Norman Ross, an Aboriginal man who spent time in prison with Henry, tells me police were well known for their brutality against Indigenous people, including against him and family.
“Coppers can get away with anything, and they are still doing it today. They are still harassing Murri people,” he says.
Ross maintains his own innocence after he was sentenced to six years in prison for another crime, saying he was forced to sign a statement.
“When I was in the watch house, I asked for lawyers, I asked to speak to Legal Aid. They never got that for me … [It was] just like Kevin. Kevin is not a murderer. There’s no way in the world.”
Kevin Henry’s aunty, Arwa Warterton, agrees. “Growing up he was a very loving boy,” she says. “Very respectful. He would never ever disrespect any of his elders. That’s the way I know Kevin, and that’s his nature … Kevin would never ever hurt a fly.”
Warterton says it’s time her nephew was released. “He’s been locked up for 25 years … but when he gets released, he will go back to his country. And he will come out a better man and put his head up for his mum and dad and say, ‘I didn’t do that.’ I want people to know that: he is innocent. He didn’t do it.”
The enduring question is this: If Kevin Henry didn’t do it, if he did not put Lynda’s body in the river as was suggested, who did?
After police charged Henry and the women, investigating detectives closed their investigation and did not follow up any other leads, despite witnesses pointing to other possible perpetrators.
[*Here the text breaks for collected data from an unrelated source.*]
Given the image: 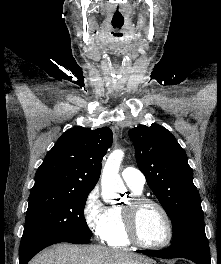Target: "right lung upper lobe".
<instances>
[{"instance_id":"right-lung-upper-lobe-1","label":"right lung upper lobe","mask_w":221,"mask_h":264,"mask_svg":"<svg viewBox=\"0 0 221 264\" xmlns=\"http://www.w3.org/2000/svg\"><path fill=\"white\" fill-rule=\"evenodd\" d=\"M112 140V131L107 127L67 130L38 168L31 192L91 191L100 177L101 161Z\"/></svg>"}]
</instances>
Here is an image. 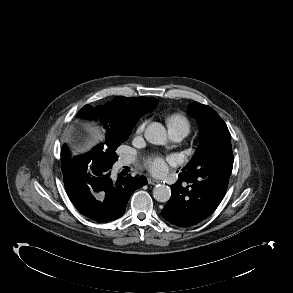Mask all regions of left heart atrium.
<instances>
[{"label": "left heart atrium", "instance_id": "obj_1", "mask_svg": "<svg viewBox=\"0 0 293 293\" xmlns=\"http://www.w3.org/2000/svg\"><path fill=\"white\" fill-rule=\"evenodd\" d=\"M146 167L155 175H164L167 171V162L162 157L151 158L146 162Z\"/></svg>", "mask_w": 293, "mask_h": 293}]
</instances>
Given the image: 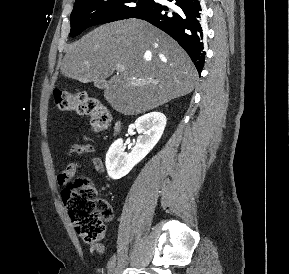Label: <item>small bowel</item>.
<instances>
[{
  "instance_id": "1",
  "label": "small bowel",
  "mask_w": 289,
  "mask_h": 274,
  "mask_svg": "<svg viewBox=\"0 0 289 274\" xmlns=\"http://www.w3.org/2000/svg\"><path fill=\"white\" fill-rule=\"evenodd\" d=\"M95 147L90 143V138L87 136L82 137L81 143H74L70 146L68 150V155L75 156V155H90L87 162L90 163L97 172H104V164L103 161L94 156ZM83 164L77 161L71 162L67 165V167L58 175L57 181L58 184L61 186H65L69 183L72 178L76 175L78 170L83 168ZM90 249L92 251L98 252L100 254L104 253L105 247L100 242H93L90 244Z\"/></svg>"
}]
</instances>
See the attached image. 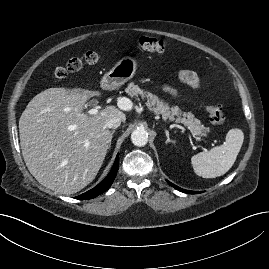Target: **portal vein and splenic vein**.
<instances>
[{
    "instance_id": "18ae733b",
    "label": "portal vein and splenic vein",
    "mask_w": 269,
    "mask_h": 269,
    "mask_svg": "<svg viewBox=\"0 0 269 269\" xmlns=\"http://www.w3.org/2000/svg\"><path fill=\"white\" fill-rule=\"evenodd\" d=\"M119 103H120V101H119ZM97 113H98V107H93L87 111V114H89V115H96Z\"/></svg>"
}]
</instances>
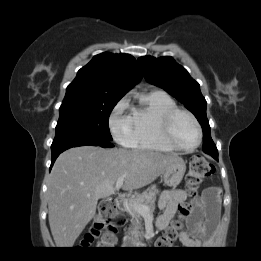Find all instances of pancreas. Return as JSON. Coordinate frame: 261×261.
<instances>
[{
	"instance_id": "1",
	"label": "pancreas",
	"mask_w": 261,
	"mask_h": 261,
	"mask_svg": "<svg viewBox=\"0 0 261 261\" xmlns=\"http://www.w3.org/2000/svg\"><path fill=\"white\" fill-rule=\"evenodd\" d=\"M159 194L156 186H152L145 190L142 194L130 199L124 205V210L131 216V226L128 230L126 241L134 245L140 244L142 239L141 221L144 213L138 211V207L143 205L149 208L147 213H152L155 208L156 195Z\"/></svg>"
}]
</instances>
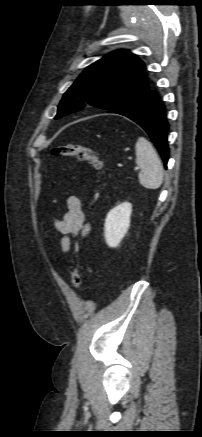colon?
<instances>
[{
	"instance_id": "obj_1",
	"label": "colon",
	"mask_w": 202,
	"mask_h": 437,
	"mask_svg": "<svg viewBox=\"0 0 202 437\" xmlns=\"http://www.w3.org/2000/svg\"><path fill=\"white\" fill-rule=\"evenodd\" d=\"M52 154L55 156H67L75 157L80 161H86L92 165L100 174L105 172L104 161L90 149L79 145H60L52 150ZM82 276L78 266H75L71 273V283L75 289L81 286Z\"/></svg>"
}]
</instances>
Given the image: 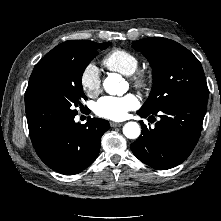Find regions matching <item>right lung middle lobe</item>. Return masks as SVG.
Masks as SVG:
<instances>
[{"label":"right lung middle lobe","instance_id":"dd1d6c3e","mask_svg":"<svg viewBox=\"0 0 221 221\" xmlns=\"http://www.w3.org/2000/svg\"><path fill=\"white\" fill-rule=\"evenodd\" d=\"M110 44L81 40L51 50L31 74L30 99L53 102L70 109L82 106L81 100L87 99L81 83L83 72L98 54V49L104 50Z\"/></svg>","mask_w":221,"mask_h":221}]
</instances>
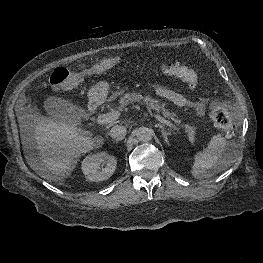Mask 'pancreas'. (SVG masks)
Segmentation results:
<instances>
[{"label": "pancreas", "mask_w": 263, "mask_h": 263, "mask_svg": "<svg viewBox=\"0 0 263 263\" xmlns=\"http://www.w3.org/2000/svg\"><path fill=\"white\" fill-rule=\"evenodd\" d=\"M115 96H119L120 100V106L119 108H122L130 103L133 102H139L147 105L149 108L155 110L158 113H161L164 117L172 119L175 123L180 124L181 120L175 119V114L170 113L169 111L165 110L164 104L159 103L158 100H154L153 98L149 96H142L137 93H124V91H120L115 93ZM185 128L187 129L189 139L193 142L194 141V128L188 125H185Z\"/></svg>", "instance_id": "obj_1"}]
</instances>
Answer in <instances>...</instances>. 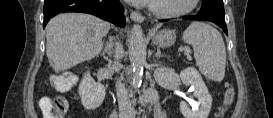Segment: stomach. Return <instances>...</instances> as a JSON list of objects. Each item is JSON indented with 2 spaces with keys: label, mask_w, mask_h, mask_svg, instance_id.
I'll return each mask as SVG.
<instances>
[{
  "label": "stomach",
  "mask_w": 273,
  "mask_h": 118,
  "mask_svg": "<svg viewBox=\"0 0 273 118\" xmlns=\"http://www.w3.org/2000/svg\"><path fill=\"white\" fill-rule=\"evenodd\" d=\"M176 40L174 31L161 30L158 31L154 36V42L158 47L166 48L172 46Z\"/></svg>",
  "instance_id": "1"
}]
</instances>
“The police investigation was completely botched,” Hodgson says. “Simply speaking, once they decided Kevin was the perpetrator, they stopped investigating, despite obvious flaws in the case.”
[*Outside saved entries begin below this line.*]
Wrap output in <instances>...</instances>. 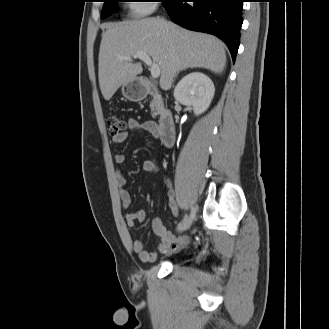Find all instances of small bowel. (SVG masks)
I'll return each mask as SVG.
<instances>
[{
    "instance_id": "c3829d8e",
    "label": "small bowel",
    "mask_w": 329,
    "mask_h": 329,
    "mask_svg": "<svg viewBox=\"0 0 329 329\" xmlns=\"http://www.w3.org/2000/svg\"><path fill=\"white\" fill-rule=\"evenodd\" d=\"M127 127L129 131H143L148 132L153 137L159 136L158 125L151 120L139 121L136 118H129L127 121ZM128 139V131H124L121 134L112 137L115 144L121 145ZM125 156L123 154L115 155V162L117 165H123L125 163ZM143 169L148 172H158V165L154 160H147L144 162ZM116 182L119 188V197L124 208H128L132 203L131 193L125 189L126 177L121 171L116 173ZM165 184L169 188V207L174 216L178 214V208L174 201L173 191L171 190L170 180L165 179ZM126 223L129 227H134L137 222H144L146 219V212L144 210H137L135 212L127 213L125 216ZM152 230L158 238V245L155 251H149L144 248V243L141 240H135L132 248L135 253L138 254L142 262H152L160 254H169L182 249L189 241L187 236H175L173 235L162 223L161 219L154 218L152 221Z\"/></svg>"
}]
</instances>
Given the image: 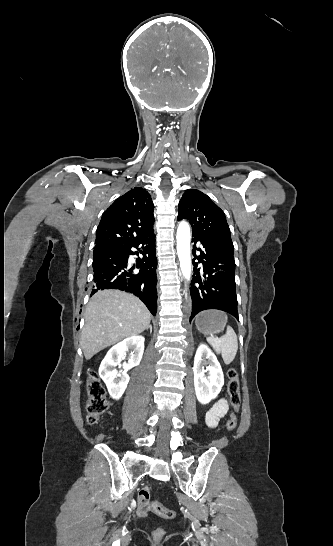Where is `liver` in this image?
Segmentation results:
<instances>
[{"label": "liver", "instance_id": "6515ba94", "mask_svg": "<svg viewBox=\"0 0 333 546\" xmlns=\"http://www.w3.org/2000/svg\"><path fill=\"white\" fill-rule=\"evenodd\" d=\"M150 320V312L137 297L118 290L98 291L85 310L80 343L86 360L127 337L139 335Z\"/></svg>", "mask_w": 333, "mask_h": 546}]
</instances>
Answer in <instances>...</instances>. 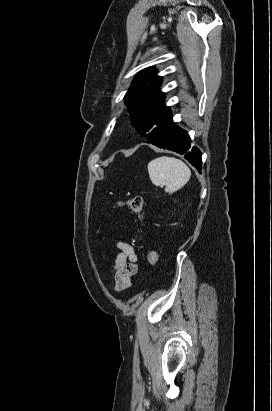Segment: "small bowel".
Segmentation results:
<instances>
[{
    "label": "small bowel",
    "mask_w": 272,
    "mask_h": 411,
    "mask_svg": "<svg viewBox=\"0 0 272 411\" xmlns=\"http://www.w3.org/2000/svg\"><path fill=\"white\" fill-rule=\"evenodd\" d=\"M118 254L114 261L111 274L114 280V290L118 293L131 287L132 278L138 273V255L132 245L119 241L115 244Z\"/></svg>",
    "instance_id": "obj_1"
}]
</instances>
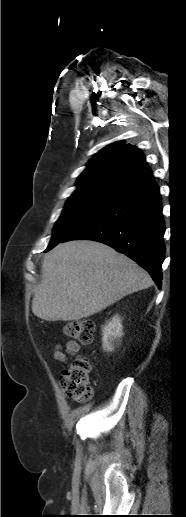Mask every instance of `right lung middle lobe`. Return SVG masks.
<instances>
[{
    "label": "right lung middle lobe",
    "mask_w": 186,
    "mask_h": 517,
    "mask_svg": "<svg viewBox=\"0 0 186 517\" xmlns=\"http://www.w3.org/2000/svg\"><path fill=\"white\" fill-rule=\"evenodd\" d=\"M115 202L117 201L96 197H70L55 224L47 250L56 246L79 227L111 207Z\"/></svg>",
    "instance_id": "dd1d6c3e"
}]
</instances>
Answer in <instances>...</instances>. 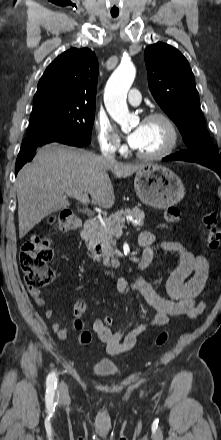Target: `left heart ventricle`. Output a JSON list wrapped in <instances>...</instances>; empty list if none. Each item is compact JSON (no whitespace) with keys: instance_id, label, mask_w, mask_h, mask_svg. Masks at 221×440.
I'll return each mask as SVG.
<instances>
[{"instance_id":"left-heart-ventricle-1","label":"left heart ventricle","mask_w":221,"mask_h":440,"mask_svg":"<svg viewBox=\"0 0 221 440\" xmlns=\"http://www.w3.org/2000/svg\"><path fill=\"white\" fill-rule=\"evenodd\" d=\"M144 125V135L137 150L143 153H155L163 149L169 138L166 125L160 120L145 121Z\"/></svg>"}]
</instances>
Hodgson believes he is getting closer to finding answers to what happened that night, and they revolve around a witness statement given almost a decade ago, which was buried in the files of the Aboriginal and Torres Strait Islander Legal Service in Brisbane, and Griffith University’s Innocence Project, which did not act on it.
The statement, obtained by Hodgson and seen by The Saturday Paper, paints a different picture of the events of that night. While some facts are the same – the witness describes an assault on Lynda, and her time line corroborates with other witness statements – it is what she says happened after the assault that is groundbreaking. The woman says she was in a car that transported Lynda’s body to the other side of the river, a version of events consistent with tidal records.
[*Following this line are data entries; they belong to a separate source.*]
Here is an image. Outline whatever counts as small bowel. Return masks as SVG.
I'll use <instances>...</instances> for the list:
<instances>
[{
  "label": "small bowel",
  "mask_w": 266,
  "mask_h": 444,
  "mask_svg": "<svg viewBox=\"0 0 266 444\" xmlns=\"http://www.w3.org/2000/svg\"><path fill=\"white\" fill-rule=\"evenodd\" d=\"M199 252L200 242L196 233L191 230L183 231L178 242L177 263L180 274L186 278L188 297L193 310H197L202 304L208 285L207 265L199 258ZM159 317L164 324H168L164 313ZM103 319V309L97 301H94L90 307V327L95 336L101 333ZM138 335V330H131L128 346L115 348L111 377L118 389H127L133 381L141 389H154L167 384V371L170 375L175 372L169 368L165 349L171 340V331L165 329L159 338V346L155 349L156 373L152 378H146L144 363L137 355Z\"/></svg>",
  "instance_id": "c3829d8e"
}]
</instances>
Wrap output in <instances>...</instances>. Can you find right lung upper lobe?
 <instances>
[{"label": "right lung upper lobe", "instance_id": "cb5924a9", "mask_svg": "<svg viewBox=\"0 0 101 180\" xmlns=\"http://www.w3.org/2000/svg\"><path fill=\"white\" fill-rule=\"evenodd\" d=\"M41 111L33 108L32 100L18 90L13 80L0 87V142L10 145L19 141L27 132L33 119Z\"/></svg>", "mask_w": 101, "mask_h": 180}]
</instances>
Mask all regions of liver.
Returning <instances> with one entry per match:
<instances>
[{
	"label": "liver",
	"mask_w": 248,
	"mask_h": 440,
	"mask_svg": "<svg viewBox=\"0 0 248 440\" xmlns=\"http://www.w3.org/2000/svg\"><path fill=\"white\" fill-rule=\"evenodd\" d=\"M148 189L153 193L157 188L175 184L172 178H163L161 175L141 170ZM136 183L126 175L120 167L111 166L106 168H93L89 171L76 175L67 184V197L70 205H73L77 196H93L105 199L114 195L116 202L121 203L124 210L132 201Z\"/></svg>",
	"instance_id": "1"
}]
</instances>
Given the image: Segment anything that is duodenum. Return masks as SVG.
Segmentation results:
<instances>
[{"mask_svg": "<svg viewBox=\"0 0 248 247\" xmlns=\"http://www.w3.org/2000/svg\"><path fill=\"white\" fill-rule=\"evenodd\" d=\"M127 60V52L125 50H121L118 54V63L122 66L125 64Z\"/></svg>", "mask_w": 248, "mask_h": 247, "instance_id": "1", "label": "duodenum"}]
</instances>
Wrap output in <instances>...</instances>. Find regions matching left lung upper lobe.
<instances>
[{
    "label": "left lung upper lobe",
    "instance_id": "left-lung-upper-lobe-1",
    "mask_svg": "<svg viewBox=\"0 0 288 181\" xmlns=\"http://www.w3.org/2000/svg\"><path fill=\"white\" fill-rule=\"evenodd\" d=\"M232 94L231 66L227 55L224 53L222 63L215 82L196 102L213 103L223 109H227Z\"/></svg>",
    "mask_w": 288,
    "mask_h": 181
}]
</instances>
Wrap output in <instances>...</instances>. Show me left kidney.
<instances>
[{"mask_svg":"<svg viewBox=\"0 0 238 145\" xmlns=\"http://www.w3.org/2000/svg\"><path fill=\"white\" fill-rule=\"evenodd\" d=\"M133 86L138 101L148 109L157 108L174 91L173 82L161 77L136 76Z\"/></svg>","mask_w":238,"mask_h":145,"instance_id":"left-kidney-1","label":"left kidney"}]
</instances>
The statement absolves Kevin Henry, who other witnesses say was asleep under Toonooba House that night.
Hodgson says the witness’s statement corroborates other facts he has uncovered about the case, including some from witnesses who are still alive today.
“It proves what we now know: Kevin Henry is innocent, and he has been locked up for 25 years for a crime he didn’t commit. If Kevin is released, he will likely be the country’s longest-serving exoneration.”
Hodgson is calling on the Queensland government to pardon Henry.
Sitting on the banks of the Fitzroy River, Douglas Graham says there needs to be justice, not just for Kevin Henry, but also for Lynda, who can still be felt on the river.
“If you look back in the history of this country, from colonisation, there were massacres around this river and this district. There have been murders up and down this river that are still unsolved. There are families that are still grieving…” he says.
“Some days you can sit down here and feel the sadness. You can still hear them crying out.”